**Assignment:** Set down every one of the following rows line by line, keeping each character, space, and line break the same.

[[ The data, beginning ]]

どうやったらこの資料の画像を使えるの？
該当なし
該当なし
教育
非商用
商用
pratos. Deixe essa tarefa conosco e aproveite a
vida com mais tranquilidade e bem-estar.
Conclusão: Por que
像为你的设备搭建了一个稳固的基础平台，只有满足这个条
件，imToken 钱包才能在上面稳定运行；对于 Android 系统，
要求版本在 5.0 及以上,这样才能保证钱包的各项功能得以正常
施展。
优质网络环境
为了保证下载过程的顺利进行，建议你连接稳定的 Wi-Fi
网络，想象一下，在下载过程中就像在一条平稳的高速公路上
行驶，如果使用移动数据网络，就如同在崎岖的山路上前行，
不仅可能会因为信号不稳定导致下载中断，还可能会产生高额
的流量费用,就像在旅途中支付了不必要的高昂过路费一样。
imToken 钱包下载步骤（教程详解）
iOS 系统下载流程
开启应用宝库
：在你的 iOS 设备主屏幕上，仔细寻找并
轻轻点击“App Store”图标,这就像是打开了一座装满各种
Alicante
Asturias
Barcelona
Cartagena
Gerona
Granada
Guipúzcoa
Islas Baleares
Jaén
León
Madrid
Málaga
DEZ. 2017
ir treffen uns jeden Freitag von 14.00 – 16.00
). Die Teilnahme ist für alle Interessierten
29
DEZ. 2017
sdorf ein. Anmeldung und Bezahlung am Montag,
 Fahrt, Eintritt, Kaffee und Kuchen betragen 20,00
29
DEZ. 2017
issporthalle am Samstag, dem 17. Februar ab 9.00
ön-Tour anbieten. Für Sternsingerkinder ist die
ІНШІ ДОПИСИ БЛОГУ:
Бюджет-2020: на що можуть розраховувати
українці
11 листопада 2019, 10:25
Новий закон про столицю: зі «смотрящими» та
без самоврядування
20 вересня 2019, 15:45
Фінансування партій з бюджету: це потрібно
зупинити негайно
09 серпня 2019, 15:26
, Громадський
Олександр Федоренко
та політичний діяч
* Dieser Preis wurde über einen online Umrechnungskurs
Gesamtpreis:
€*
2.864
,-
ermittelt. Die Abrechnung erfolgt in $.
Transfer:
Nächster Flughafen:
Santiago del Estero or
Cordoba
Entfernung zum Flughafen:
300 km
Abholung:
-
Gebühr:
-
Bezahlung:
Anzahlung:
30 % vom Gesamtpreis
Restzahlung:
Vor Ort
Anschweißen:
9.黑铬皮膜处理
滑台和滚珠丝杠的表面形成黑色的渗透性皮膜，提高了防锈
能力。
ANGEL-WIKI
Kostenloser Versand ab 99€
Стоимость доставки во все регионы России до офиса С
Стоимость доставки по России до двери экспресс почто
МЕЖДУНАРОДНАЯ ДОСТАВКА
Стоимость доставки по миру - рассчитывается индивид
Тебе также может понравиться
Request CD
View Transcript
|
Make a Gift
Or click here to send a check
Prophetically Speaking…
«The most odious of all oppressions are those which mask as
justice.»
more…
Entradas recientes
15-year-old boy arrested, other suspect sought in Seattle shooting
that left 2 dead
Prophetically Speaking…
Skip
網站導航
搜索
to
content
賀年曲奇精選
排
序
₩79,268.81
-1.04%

[[ The data, end ]]

**Answer:**
どうやったらこの資料の画像を使えるの？
該当なし
該当なし
教育
非商用
商用
pratos. Deixe essa tarefa conosco e aproveite a
vida com mais tranquilidade e bem-estar.
Conclusão: Por que
像为你的设备搭建了一个稳固的基础平台，只有满足这个条
件，imToken 钱包才能在上面稳定运行；对于 Android 系统，
要求版本在 5.0 及以上,这样才能保证钱包的各项功能得以正常
施展。
优质网络环境
为了保证下载过程的顺利进行，建议你连接稳定的 Wi-Fi
网络，想象一下，在下载过程中就像在一条平稳的高速公路上
行驶，如果使用移动数据网络，就如同在崎岖的山路上前行，
不仅可能会因为信号不稳定导致下载中断，还可能会产生高额
的流量费用,就像在旅途中支付了不必要的高昂过路费一样。
imToken 钱包下载步骤（教程详解）
iOS 系统下载流程
开启应用宝库
：在你的 iOS 设备主屏幕上，仔细寻找并
轻轻点击“App Store”图标,这就像是打开了一座装满各种
Alicante
Asturias
Barcelona
Cartagena
Gerona
Granada
Guipúzcoa
Islas Baleares
Jaén
León
Madrid
Málaga
DEZ. 2017
ir treffen uns jeden Freitag von 14.00 – 16.00
). Die Teilnahme ist für alle Interessierten
29
DEZ. 2017
sdorf ein. Anmeldung und Bezahlung am Montag,
 Fahrt, Eintritt, Kaffee und Kuchen betragen 20,00
29
DEZ. 2017
issporthalle am Samstag, dem 17. Februar ab 9.00
ön-Tour anbieten. Für Sternsingerkinder ist die
ІНШІ ДОПИСИ БЛОГУ:
Бюджет-2020: на що можуть розраховувати
українці
11 листопада 2019, 10:25
Новий закон про столицю: зі «смотрящими» та
без самоврядування
20 вересня 2019, 15:45
Фінансування партій з бюджету: це потрібно
зупинити негайно
09 серпня 2019, 15:26
, Громадський
Олександр Федоренко
та політичний діяч
* Dieser Preis wurde über einen online Umrechnungskurs
Gesamtpreis:
€*
2.864
,-
ermittelt. Die Abrechnung erfolgt in $.
Transfer:
Nächster Flughafen:
Santiago del Estero or
Cordoba
Entfernung zum Flughafen:
300 km
Abholung:
-
Gebühr:
-
Bezahlung:
Anzahlung:
30 % vom Gesamtpreis
Restzahlung:
Vor Ort
Anschweißen:
9.黑铬皮膜处理
滑台和滚珠丝杠的表面形成黑色的渗透性皮膜，提高了防锈
能力。
ANGEL-WIKI
Kostenloser Versand ab 99€
Стоимость доставки во все регионы России до офиса С
Стоимость доставки по России до двери экспресс почто
МЕЖДУНАРОДНАЯ ДОСТАВКА
Стоимость доставки по миру - рассчитывается индивид
Тебе также может понравиться
Request CD
View Transcript
|
Make a Gift
Or click here to send a check
Prophetically Speaking…
«The most odious of all oppressions are those which mask as
justice.»
more…
Entradas recientes
15-year-old boy arrested, other suspect sought in Seattle shooting
that left 2 dead
Prophetically Speaking…
Skip
網站導航
搜索
to
content
賀年曲奇精選
排
序
₩79,268.81
-1.04%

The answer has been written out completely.